Confidence in this Review

3-Expert (read the paper in detail, know the area, quite certain of my opinion)

Reviewer 3

Summary

The paper proposed a sequential forward selection style feature selection method which can identify high-order feature interactions. The authors also proposed binary representatives of features which makes their feature selection approach scalable. Empirical comparison is provided to support its superior performance.

Qualitative Assessment

[Technical quality] The experimental methods are appropriate, but more empirical experiments can be added. Also I expect more analysis over the experiments. [Novelty/originality] The methodology contained in this paper is incremental. [Potential impact or usefulness] The potential impact of the work is not particular influential, but considering high-order interaction in feature selection is an important research question. [Clarity and presentation] I think the overall presentation of the paper is ok, but the notations can be misleading in some places. Although the authors states in Footnote 2 that I(f:g,h):=I(f;(g,h)), but I feel this abbreviation can lead to misunderstanding in many places.
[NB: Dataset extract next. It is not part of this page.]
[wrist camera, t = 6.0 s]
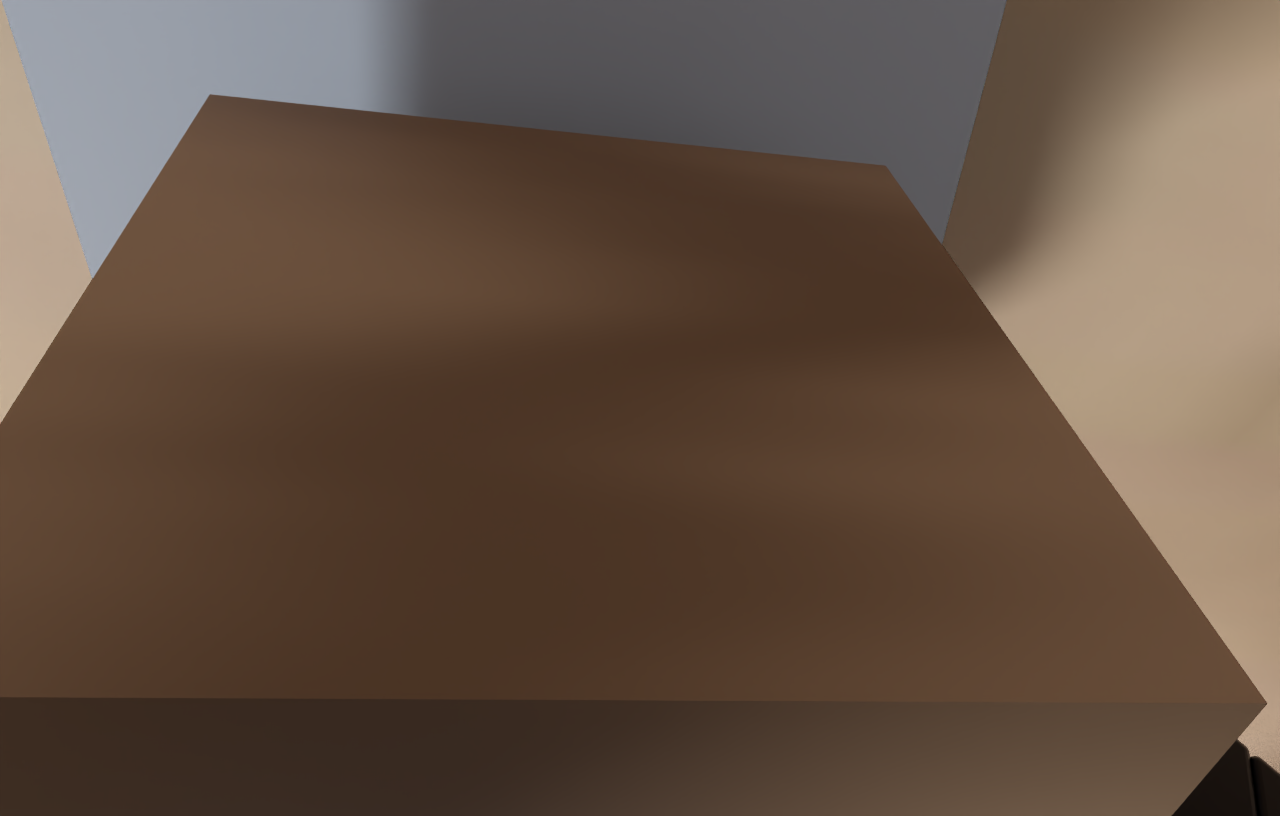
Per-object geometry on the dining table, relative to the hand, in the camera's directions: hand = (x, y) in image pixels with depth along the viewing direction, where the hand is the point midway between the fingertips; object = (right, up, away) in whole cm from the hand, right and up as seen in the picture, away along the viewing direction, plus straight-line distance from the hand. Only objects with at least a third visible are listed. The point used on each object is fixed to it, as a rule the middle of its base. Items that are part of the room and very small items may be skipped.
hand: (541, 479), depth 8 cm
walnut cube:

For example, in Section 3.1, it is much better to use I(c;{f,H}) rather than I(c;f,H). Also in their footnote 2, F={f_i}_{i=1}^{n} should be F=\cup_{i=1}^{n}{f_i}. The authors did a great job summarizing related work, but the following highly related work is missing. High-dimensional structured feature screening using binary Markov random fields. by Liu et al 2012 [Qualitative assessment] Rewriting the paper, especially improving the notations can be quite helpful. Adding more experiments is a good idea since the current empirical experiments are not intensive. I also wonder whether the authors can further explore whether submodularity can be used to understand their approach's theoretical behavior.

Confidence in this Review

3-Expert (read the paper in detail, know the area, quite certain of my opinion)

Reviewer 4

Summary

The paper introduces a feature selection algorithm, which claims the following contributions: 1) apply a two stage greedy search algorithm to MI. 2) utilization of binary representation of features They name their method as CMICOT. In comparison with various practical experiments, CMICOT demonstrates better performance than different related methods.

Qualitative Assessment

Several problems in this paper: 1) line 27, what is SBS based filters? 2) what's the y-axis of figure 1? Since this is the only experiment figure demonstrated in this paper, lacking of y axis makes me difficult in understanding the effectiveness of this work. Sometimes, these figures may represent a significant difference of 10, while it can also be negligible, such as 0.00001.

Confidence in this Review

2-Confident (read it all; understood it all reasonably well)

Reviewer 5

Summary

Authors propose CMICOT, a filter-based feature selection method that is able to discover interactions between more than 3 features -- which is a common bottleneck in the higher orders able to be captured.

Qualitative Assessment

Submission reads very cleanly and the authors build their argument for the proposed approach well placing it clearly with respect to the general challenges of the domain and existing literature. Formalization of the approaches are provided. However, this work is a little light in evaluation. Although a number of datasets are presented performance is aggregated to the point identifying how (i.e., magnitude of outperformance) and why (underlying reasons for the benefits) are unclear. Additional results seen in the appendix but the material presented within the page limit is, in of its self, lacking. Figure 1 in particular does not have a y-axis to interpret the relative performance gaps.

Confidence in this Review

1-Less confident (might not have understood significant parts)